J&J effort to resolve talc lawsuits in bankruptcy fails a second time



A U.S. judge on Friday shot down Johnson & Johnson’s second attempt to resolve tens of thousands of lawsuits over its talc products in bankruptcy, imperiling a proposed US$8.9 billion settlement that would stop new lawsuits from being filed.

U.S. Bankruptcy Judge Michael Kaplan in Trenton, N.J., ruled that J&J company’s second bankruptcy, like its first, must be dismissed because the company was not in “financial distress.”

J&J’s first bankruptcy gambit began in 2021, when it offloaded its talc liabilities into a new company, LTL Management, and immediately placed that company into bankruptcy.

LTL’s first bankruptcy was dismissed in April after a U.S. appeals court ruled that it was not in sufficient financial distress to be eligible for bankruptcy protection.

LTL quickly filed for bankruptcy again, arguing that its second effort has won more support from plaintiffs for a comprehensive settlement of current and future lawsuits alleging that J&J’s baby powder and other talc products sometimes contained asbestos and caused mesothelioma, ovarian cancer and other cancers. J&J has said its talc products are safe and do not contain asbestos.

Attorneys representing cancer victims, along with the U.S. Justice Department’s bankruptcy watchdog, had called for LTL’s second bankruptcy to be dismissed as an abuse of U.S. bankruptcy law.

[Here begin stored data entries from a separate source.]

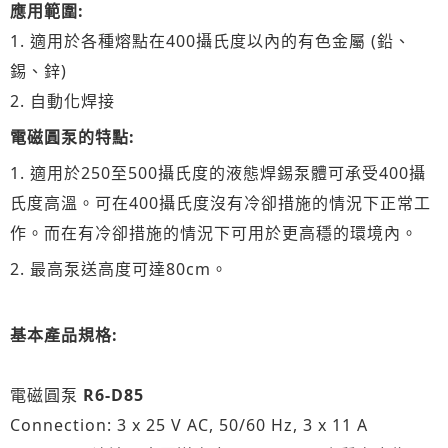
應用範圍:
1. 適用於各種熔點在400攝氏度以內的有色金屬 (鉛、
錫、鋅)
2. 自動化焊接
電磁圓泵的特點:
1. 適用於250至500攝氏度的液態焊錫泵體可承受400攝
氏度高溫。可在400攝氏度沒有冷卻措施的情況下正常工
作。而在有冷卻措施的情況下可用於更高穩的環境內。
2. 最高泵送高度可達80cm。
基本產品規格:
電磁圓泵
R6-D85
Connection: 3 x 25 V AC, 50/60 Hz, 3 x 11 A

Cancer victims who oppose the bankruptcy settlement argued that the second bankruptcy recycles a failed legal strategy to keep their cases from being heard by juries.

J&J argued that the proposed bankruptcy settlement offers a fairer and faster resolution for cancer claimants than litigation in other courts. J&J compared recent trials to a “lottery” in which some litigants receive large awards and others get nothing. It said that the costs of its talc-related verdicts, settlements and legal fees have reached about US$4.5 billion.

Plaintiffs’ lawyers who opposed the US$8.9 billion offer said that J&J had created the “illusion” of support by signing deals with plaintiffs’ lawyers who quickly signed up large numbers of clients without ever filing any lawsuits against J&J.

By settling the lawsuits in bankruptcy, J&J could cram down the settlement terms on cancer victims opposed to the deal, and prevent new lawsuits from being filed by people who develop cancer in the future as a result of their talc use, according to lawyers opposed to the deal.

LTL’s bankruptcy proceedings have largely paused the 38,000 lawsuits that were filed before October 2021. Kaplan allowed one case to proceed to trial during LTL’s second bankruptcy, resulting in a US$18.8 million verdict in favour of a California man who said he developed cancer from exposure to J&J baby powder.